→ Assignment: Determine the number of lines in the listing below in which the word "Projectos" is present, and state it without comment.

→ Recorded data:
++++

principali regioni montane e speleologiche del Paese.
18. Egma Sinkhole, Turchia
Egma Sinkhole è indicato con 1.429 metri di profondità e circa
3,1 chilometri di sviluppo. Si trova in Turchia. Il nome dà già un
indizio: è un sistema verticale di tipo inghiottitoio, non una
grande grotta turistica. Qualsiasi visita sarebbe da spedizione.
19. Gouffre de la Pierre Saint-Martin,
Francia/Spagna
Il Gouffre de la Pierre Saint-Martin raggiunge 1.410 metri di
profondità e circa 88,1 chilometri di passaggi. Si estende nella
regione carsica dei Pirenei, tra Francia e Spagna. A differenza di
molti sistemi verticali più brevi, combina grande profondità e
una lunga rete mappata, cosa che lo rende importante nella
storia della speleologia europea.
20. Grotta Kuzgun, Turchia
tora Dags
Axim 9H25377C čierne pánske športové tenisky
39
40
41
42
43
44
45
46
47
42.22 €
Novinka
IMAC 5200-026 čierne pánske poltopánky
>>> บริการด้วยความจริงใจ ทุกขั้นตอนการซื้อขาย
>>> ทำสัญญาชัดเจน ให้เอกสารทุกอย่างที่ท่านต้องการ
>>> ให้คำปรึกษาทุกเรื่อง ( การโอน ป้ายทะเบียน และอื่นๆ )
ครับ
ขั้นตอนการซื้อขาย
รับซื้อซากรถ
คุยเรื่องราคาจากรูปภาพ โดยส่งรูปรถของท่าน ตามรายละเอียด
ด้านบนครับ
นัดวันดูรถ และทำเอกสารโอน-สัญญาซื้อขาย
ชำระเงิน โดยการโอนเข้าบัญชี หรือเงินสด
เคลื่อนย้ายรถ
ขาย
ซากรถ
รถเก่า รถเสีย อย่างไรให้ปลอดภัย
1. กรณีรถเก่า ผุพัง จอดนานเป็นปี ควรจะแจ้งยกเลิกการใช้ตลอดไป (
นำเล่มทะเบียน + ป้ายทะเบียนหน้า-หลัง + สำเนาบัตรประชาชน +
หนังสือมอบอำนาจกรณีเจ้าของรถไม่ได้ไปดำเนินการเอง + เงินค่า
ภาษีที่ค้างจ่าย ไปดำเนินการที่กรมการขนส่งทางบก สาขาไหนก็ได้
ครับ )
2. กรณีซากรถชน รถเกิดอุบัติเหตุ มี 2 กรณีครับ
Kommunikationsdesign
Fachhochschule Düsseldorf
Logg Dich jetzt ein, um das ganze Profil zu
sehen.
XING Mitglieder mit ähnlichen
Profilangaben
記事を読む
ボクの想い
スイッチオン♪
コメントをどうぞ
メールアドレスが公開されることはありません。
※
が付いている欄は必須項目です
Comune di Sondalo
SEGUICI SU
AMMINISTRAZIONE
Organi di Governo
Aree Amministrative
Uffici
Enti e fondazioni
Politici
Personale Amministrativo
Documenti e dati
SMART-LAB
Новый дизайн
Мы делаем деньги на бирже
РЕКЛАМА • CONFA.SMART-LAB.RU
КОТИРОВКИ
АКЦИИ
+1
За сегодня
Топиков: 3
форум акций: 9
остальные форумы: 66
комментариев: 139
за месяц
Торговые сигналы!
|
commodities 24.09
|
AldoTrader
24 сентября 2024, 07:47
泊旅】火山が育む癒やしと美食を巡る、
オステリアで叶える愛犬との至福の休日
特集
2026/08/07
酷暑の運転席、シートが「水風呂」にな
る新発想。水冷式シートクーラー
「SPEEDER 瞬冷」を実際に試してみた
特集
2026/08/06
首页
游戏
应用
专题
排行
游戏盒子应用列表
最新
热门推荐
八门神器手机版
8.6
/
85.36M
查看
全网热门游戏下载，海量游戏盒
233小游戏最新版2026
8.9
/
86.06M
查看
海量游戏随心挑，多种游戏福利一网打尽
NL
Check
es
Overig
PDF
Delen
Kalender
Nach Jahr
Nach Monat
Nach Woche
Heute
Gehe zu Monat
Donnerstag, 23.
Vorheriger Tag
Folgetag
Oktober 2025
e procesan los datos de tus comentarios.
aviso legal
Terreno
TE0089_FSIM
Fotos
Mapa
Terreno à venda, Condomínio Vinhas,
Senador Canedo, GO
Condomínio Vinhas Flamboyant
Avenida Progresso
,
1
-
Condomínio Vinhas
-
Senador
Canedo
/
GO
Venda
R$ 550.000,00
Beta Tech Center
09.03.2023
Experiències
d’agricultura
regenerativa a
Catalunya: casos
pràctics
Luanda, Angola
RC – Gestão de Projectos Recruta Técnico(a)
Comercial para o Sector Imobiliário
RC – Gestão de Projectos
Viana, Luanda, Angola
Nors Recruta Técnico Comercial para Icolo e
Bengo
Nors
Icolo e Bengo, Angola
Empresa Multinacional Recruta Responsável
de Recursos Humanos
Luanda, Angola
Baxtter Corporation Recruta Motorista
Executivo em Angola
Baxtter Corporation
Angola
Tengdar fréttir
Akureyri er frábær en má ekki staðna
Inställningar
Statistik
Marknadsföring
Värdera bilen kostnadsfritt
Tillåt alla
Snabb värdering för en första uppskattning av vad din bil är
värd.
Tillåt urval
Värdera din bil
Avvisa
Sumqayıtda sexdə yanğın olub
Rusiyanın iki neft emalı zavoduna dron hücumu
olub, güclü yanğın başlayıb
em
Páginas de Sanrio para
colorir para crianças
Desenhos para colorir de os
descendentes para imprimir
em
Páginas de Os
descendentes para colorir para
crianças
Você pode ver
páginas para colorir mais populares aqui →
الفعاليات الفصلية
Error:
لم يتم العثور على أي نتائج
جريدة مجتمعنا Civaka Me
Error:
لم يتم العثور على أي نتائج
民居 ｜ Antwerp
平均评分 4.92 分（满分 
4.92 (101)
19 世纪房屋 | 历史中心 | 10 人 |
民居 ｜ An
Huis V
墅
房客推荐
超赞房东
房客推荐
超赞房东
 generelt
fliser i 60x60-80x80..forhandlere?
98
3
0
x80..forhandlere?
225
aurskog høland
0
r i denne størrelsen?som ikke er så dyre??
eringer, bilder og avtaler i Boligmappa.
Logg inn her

++++

→ The completed task: 2